Previous clinical trials have reported that SGB can provide effective analgesia [14, 36]. Our results further confirmed the effectiveness of SGB, as we documented effective analgesia for up to 12 hours. As postoperative analgesia reduces the stress response, the analgesic effect of SGB may partly explain the reduction of cortisol, glucose, and inflammatory factor levels in the present study. Patients in the SGB group also exhibited significantly more stable HR changes compared to the control group; similar results were also reported by Chen et al.  In the present study, we also found that postoperative sleep quality was significantly higher in the SGB group; this supports the use of the combined block approach in patients with perioperative sleep disorders.

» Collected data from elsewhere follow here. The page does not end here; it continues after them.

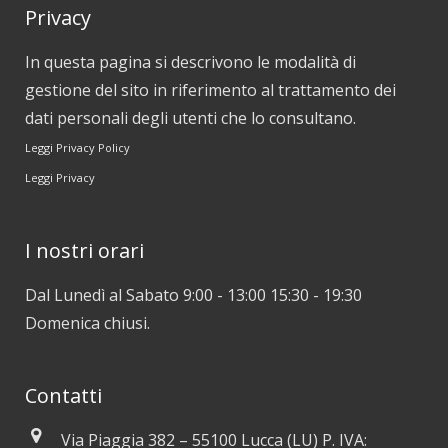
Privacy
In questa pagina si descrivono le modalità di
gestione del sito in riferimento al trattamento dei
dati personali degli utenti che lo consultano.
Leggi Privacy Policy
Leggi Privacy
I nostri orari
Dal Lunedì al Sabato 9:00 - 13:00 15:30 - 19:30
Domenica chiusi.
Contatti
Via Piaggia 382 – 55100 Lucca (LU) P. IVA: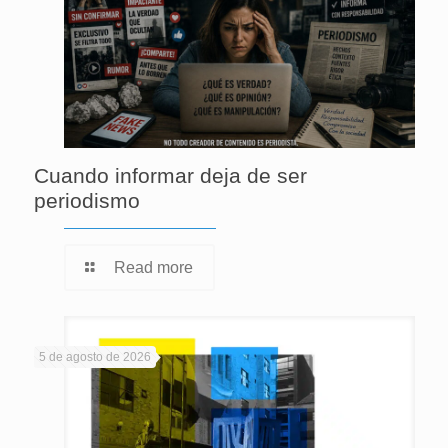
Cuando informar deja de ser
periodismo
Read more
5 de agosto de 2026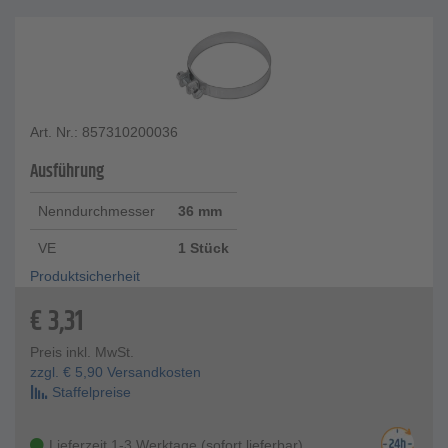
Art. Nr.: 857310200036
Ausführung
Nenndurchmesser
36 mm
VE
1 Stück
Produktsicherheit
€
3,31
Preis inkl. MwSt.
zzgl.
€
5,90
Versandkosten
Staffelpreise
Lieferzeit 1-3 Werktage (sofort lieferbar)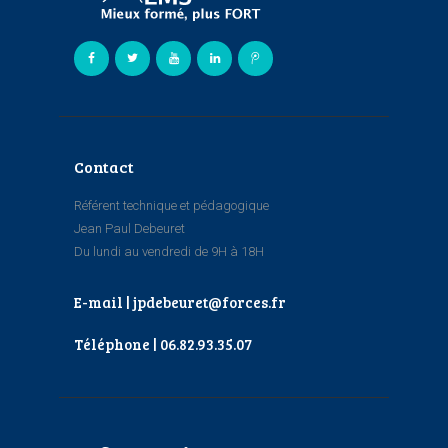
Contact
Référent technique et pédagogique
Jean Paul Debeuret
Du lundi au vendredi de 9H à 18H
E-mail | jpdebeuret@forces.fr
Téléphone | 06.82.93.35.07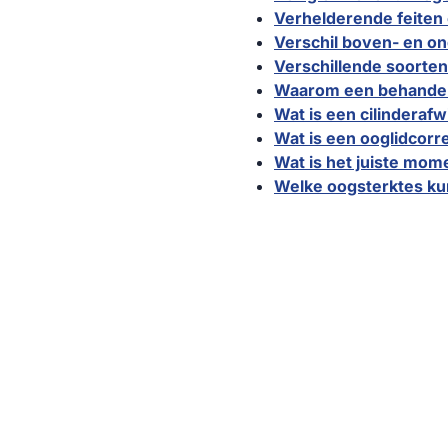
Verhelderende feiten
Verschil boven- en on
Verschillende soorten
Waarom een behandeli
Wat is een cilinderaf
Wat is een ooglidcorr
Wat is het juiste mom
Welke oogsterktes k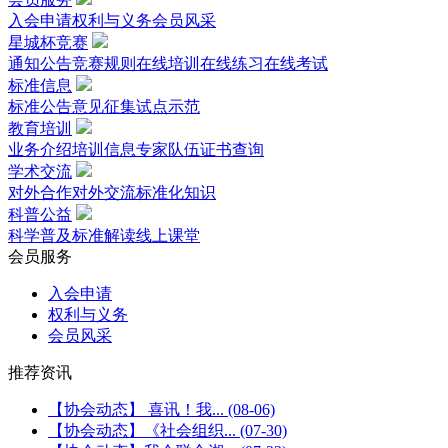
入会申请
权利与义务
会员风采
星城杯竞赛
通知公告
竞赛规则
在线培训
在线练习
在线考试
标准信息
标准公告
意见征集
试点示范
教育培训
业务介绍
培训信息
专家队伍
证书查询
学术交流
对外合作
对外交流
标准化知识
科普公益
科学普及
标准解读
线上课堂
会员服务
入会申请
权利与义务
会员风采
推荐资讯
【协会动态】 喜讯！我...
(08-06)
【协会动态】《社会组织...
(07-30)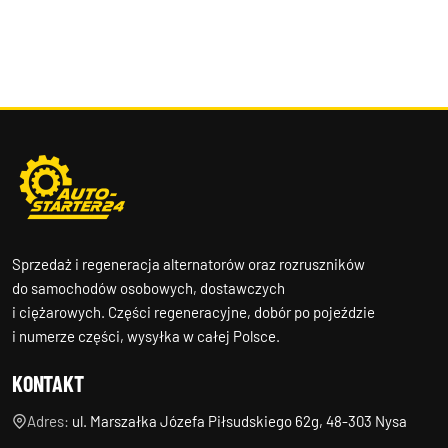
Sprzedaż i regeneracja alternatorów oraz rozruszników
do samochodów osobowych, dostawczych
i ciężarowych. Części regeneracyjne, dobór po pojeździe
i numerze części, wysyłka w całej Polsce.
KONTAKT
Adres:
ul. Marszałka Józefa Piłsudskiego 62g, 48-303 Nysa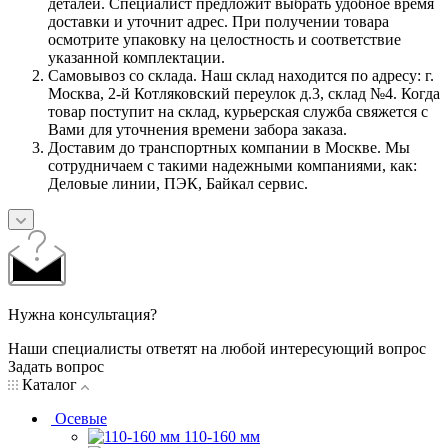
деталей. Специалист предложит выбрать удобное время
доставки и уточнит адрес. При получении товара
осмотрите упаковку на целостность и соответствие
указанной комплектации.
Самовывоз со склада. Наш склад находится по адресу: г.
Москва, 2-й Котляковский переулок д.3, склад №4. Когда
товар поступит на склад, курьерская служба свяжется с
Вами для уточнения времени забора заказа.
Доставим до транспортных компании в Москве. Мы
сотрудничаем с такими надежными компаниями, как:
Деловые линии, ПЭК, Байкал сервис.
Нужна консультация?
Наши специалисты ответят на любой интересующий вопрос
Задать вопрос
Каталог
Осевые
110-160 мм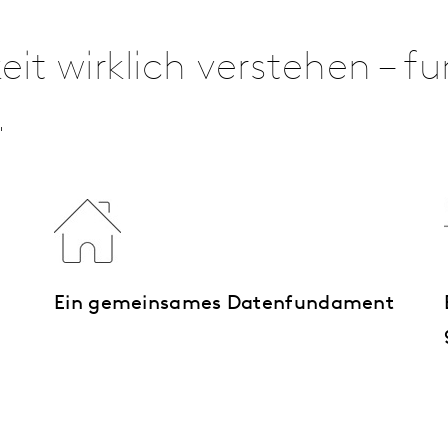
t wirklich verstehen – fun
.
Ein gemeinsames Daten­fundament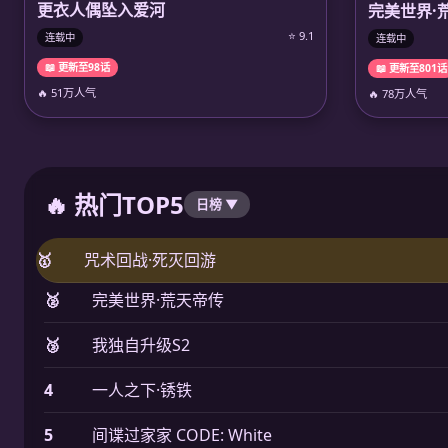
更衣人偶坠入爱河
完美世界·
⭐ 9.1
连载中
连载中
📖 更新至98话
📖 更新至801话
🔥 51万人气
🔥 78万人气
🔥 热门TOP5
日榜 ▼
🥇
咒术回战·死灭回游
🥈
完美世界·荒天帝传
🥉
我独自升级S2
4
一人之下·锈铁
5
间谍过家家 CODE: White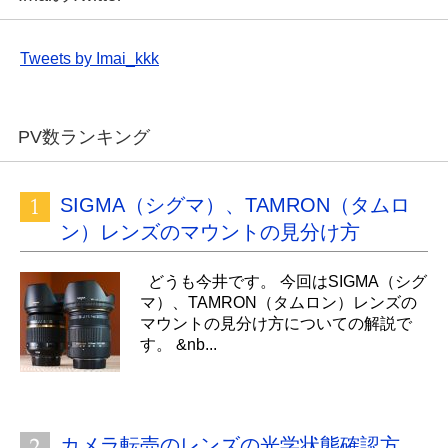
Tweets by Imai_kkk
PV数ランキング
SIGMA（シグマ）、TAMRON（タムロ
ン）レンズのマウントの見分け方
どうも今井です。 今回はSIGMA（シグ
マ）、TAMRON（タムロン）レンズの
マウントの見分け方についての解説で
す。 &nb...
カメラ転売のレンズの光学状態確認方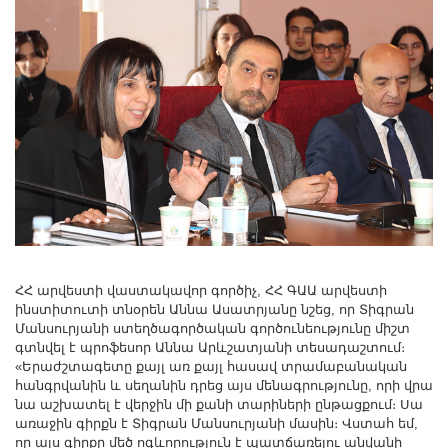
ՀՀ արվեստի վաստակավոր գործիչ, ՀՀ ԳԱԱ արվեստի
ինստիտուտի տնօրեն Աննա Ասատրյանը նշեց, որ Տիգրան
Մանսուրյանի ստեղծագործական գործունեությունը միշտ
գտնվել է պրոֆեսոր Աննա Արևշատյանի տեսադաշտում։
«Երաժշտագետը քայլ առ քայլ հասավ տրամաբանական
հանգրվանին և սեղանին դրեց այս մենագրությունը, որի վրա
նա աշխատել է վերջին մի քանի տարիների ընթացքում։ Սա
առաջին գիրքն է Տիգրան Մանսուրյանի մասին։ Վստահ եմ,
որ այս գիրքը մեծ ոգևորություն է պատճառելու անվանի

This study was limited by its relatively small sample size, and its inclusion of patients with a specific medical condition. Therefore, the external generalizability of our findings may be limited. Also, the use of sufentanil for analgesia during surgery may have affected our results, due to its intrinsic ability to influence the neuroimmunoendocrine network. Furthermore, we did not assess long-term clinical effects of combined PNB and SGB such as patient prognosis, cancer migration, interference with the immune system, and complications. Therefore, our results are preliminary, and further studies are required to evaluate long-term outcomes after the combined use of the SGB and PNB.